In The Scarlet Letter, the author Nathaniel Hawthorne utilizes the minor characters Pearl Prynne and Roger Chillingworth to provoke the major characters in the novel, as well as to further portray existent themes and ideas developing through other parts of the story.
Throughout the course of the novel, Pearl’s persistent fixation on the scarlet letter “A” embroidered on Hester’s chest acts as a constant reminder for Hester of her committed sin and reveals deeper emotions within Hester. Unintentionally, Pearl continues to draw Hester’s attention to her letter through her words and her actions. Even as a baby “the first object of which Pearl seemed to become aware was . . . the scarlet letter in Hester’s bosom” and would “[put] up her little hand [and grasp] it, smiling”(85-86).

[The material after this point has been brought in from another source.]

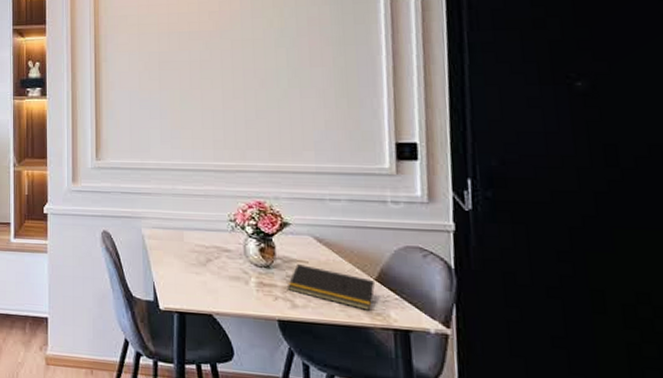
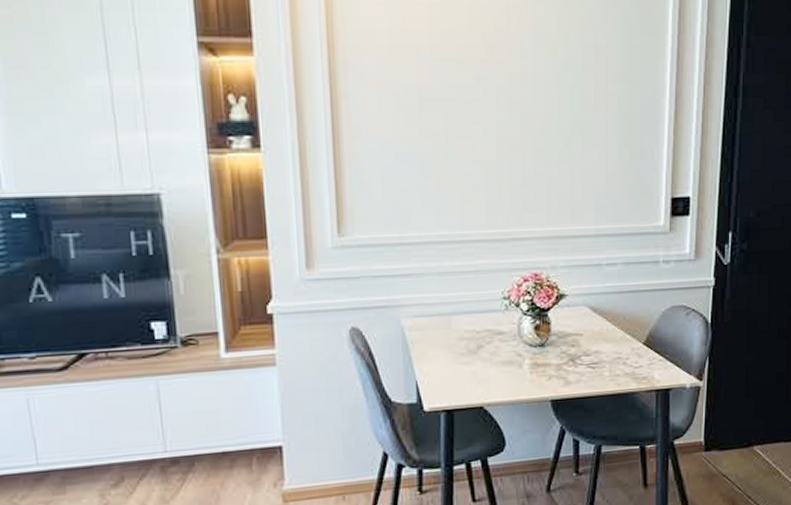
notepad: present [288,263,375,310] -> none [562,337,642,376]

Of course Pearl is not aware of the significance of the letter, however the key purpose of Pearl’s obsession with the mark is demonstrated through Hester’s reaction. She would “clutch the fatal token . . . ; [for] so infinite was the torture inflicted by the intelligent touch of Pearl’s baby hand” (86). Pearl’s actions towards the scarlet letter catalyze her mother’s emotions, thus bringing out deeper reactions in Hester. Another example is when Pearl “amused herself with gathering handfuls of wild-flowers and flinging them . . . at her mother’s bosom, dancing up and down . . . whenever she hit the scarlet letter”(86). Again, Hawthorne is using Pearl and her actions to guide Hester’s attention back to her bosom, to evoke a response from Hester. While Hester’s “first motion had been to cover her bosom with her clasped hands . . . she resisted the impulse, and sat erect, pale as death, looking sadly into little Pearl’s wild eyes” (86).

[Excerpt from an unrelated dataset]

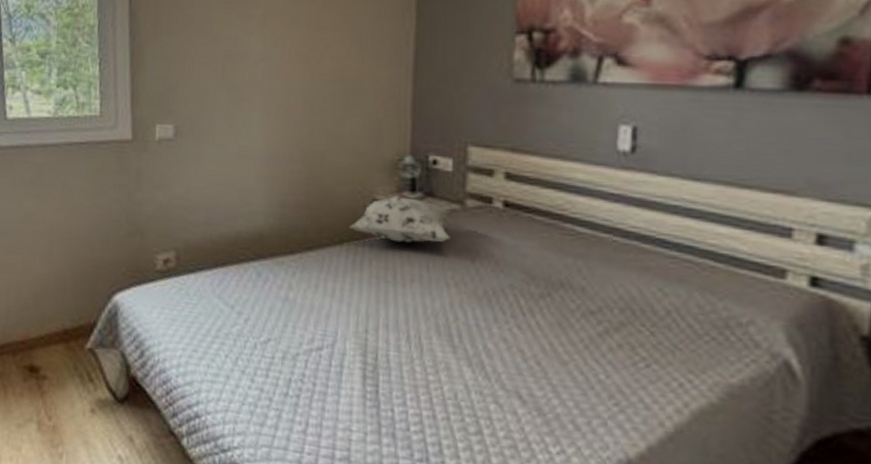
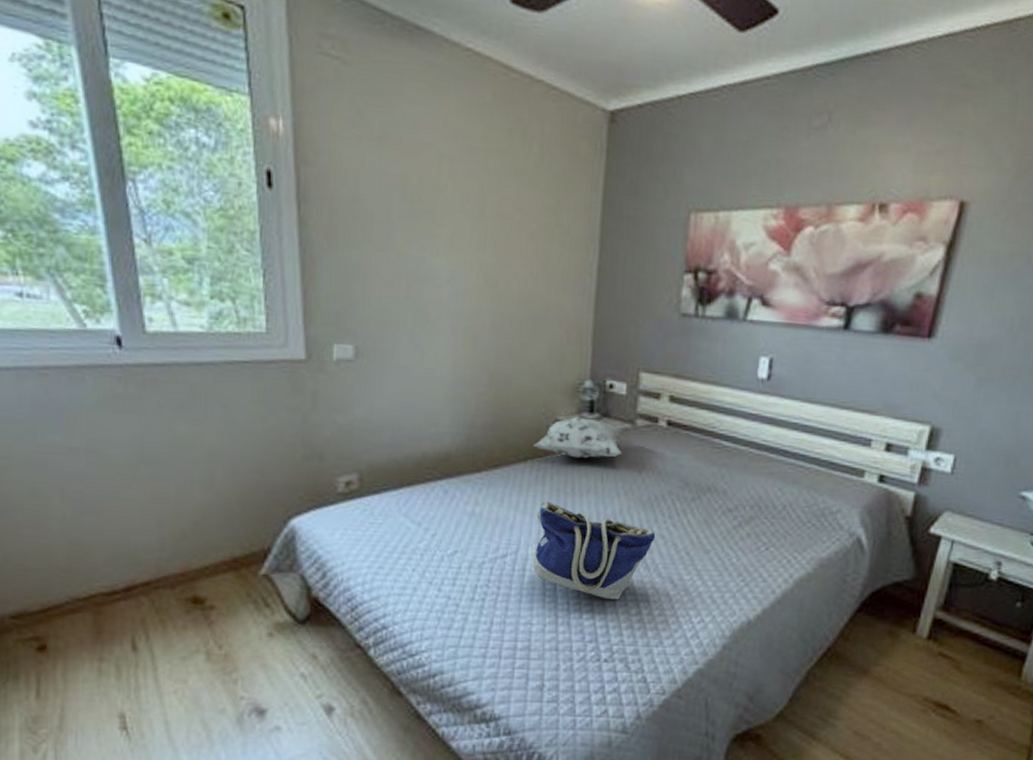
tote bag: none [350,289,496,413] -> present [532,501,656,600]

Hawthorne uses such a benign and innocent character to force Hester to emotionally delve into her sin and to expose heavy feelings found inside her. Although many characters coerce Hester into bearing her punishment, Pearl’s case is significantly unique because Hawthorne writes Pearl to come from a loving and benevolent place as opposed to the hypocrisy and ridicule of the townspeople. Additionally, Pearl, being Hester’s daughter, is the physical embodiment of Hester’s adultery, which is a crucial point of Hawthorne’s usage of Pearl in the novel. Aside from her actions, Pearl also draws Hester to her letter with her words.
Pearl inquisitively tells her mother “the sunshine does not love [her]. It runs away and hides itself, because it is afraid of something on [her] bosom”(166). Pearl does not understand the purpose of the symbol or the meaning of her words, yet recognizes their importance, and thus profoundly reminds Hester of her sin. Hawthorne uses Pearl’s naïve intelligence to expose Hester’s sin and guide her attention to the mark that inhabits her bosom, in order to uncover Hester’s emotions and reactions, which ultimately shapes Hester into a more dynamic character.

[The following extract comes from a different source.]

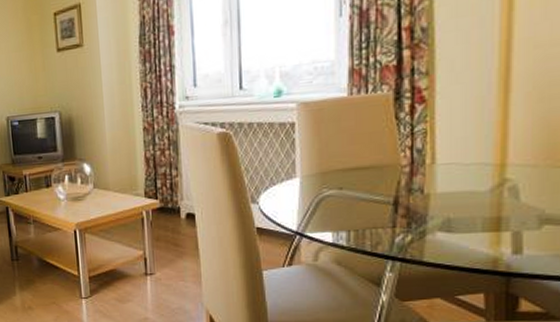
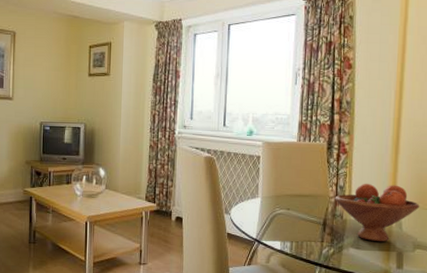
fruit bowl: none [410,137,548,220] -> present [335,183,420,241]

Like Pearl, Roger Chillingworth’s purpose in The Scarlet Letter is to provoke the principle character Arthur Dimmesdale, and to cause him as much pain and torture as possible, but also to hint at relevant issues emerging in the book. Hawthorne describes, “his interference . . . with [Dimmesdale’s] physical and spiritual infirmities” as “bad opportunities [that have] been turned to a cruel purpose” (175). Nathaniel Hawthorne uses Chillingworth to expose Dimmesdale’s hidden pain and his mental and spiritual agony. Chillingworth, “a mortal man, with once a human heart, [who] has become a fiend for [Dimmesdale’s] especial torment” targets Dimmesdale to inflict pain and suffering on him for his sins.
Hawthorne uses Chillingworth’s obsessive persona towards Dimmesdale, in the same way he uses Pearl’s obsession with the Scarlet Letter, in order to heighten the emotional atmosphere of the major characters. Chillingworth becomes so fixated on Dimmesdale’s pain that once he reveals his sin, Chillingworth has no reason to live and “all his strength and energy- all his vital and intellectual force- seemed at once to desert him . . . that . . . he withered up, and shriveled away, and . . . vanished” (237).
Hawthorne writes Chillingworth to be such a hideous character consistently throughout the novel, so that at the end of the story when “he bequeath[s] a very considerable amount of property . . . to little Pearl” (237) it emphasizes some of the same ideas found in Hester’s predicament. Just as Hester was relieved of her crime from the townspeople, Hawthorne uses Chillingworth to mirror this issue of redemption from sin. Hawthorne uses Chillingworth in The Scarlet Letter to demonstrate a pure corruption and evilness, not found in other characters, to provoke Dimmesdale, and to parallel Chillingworth’s personality and actions to that of Hester’s, the main focus of the novel.
Hawthorne uses Pearl and Roger Chillingworth in his novel to heighten the effectiveness of his major characters and to strengthen their emotions, as well as to clearly emphasize protruding themes and ideas of The Scarlet Letter discussing revenge, sin, and ultimate redemption.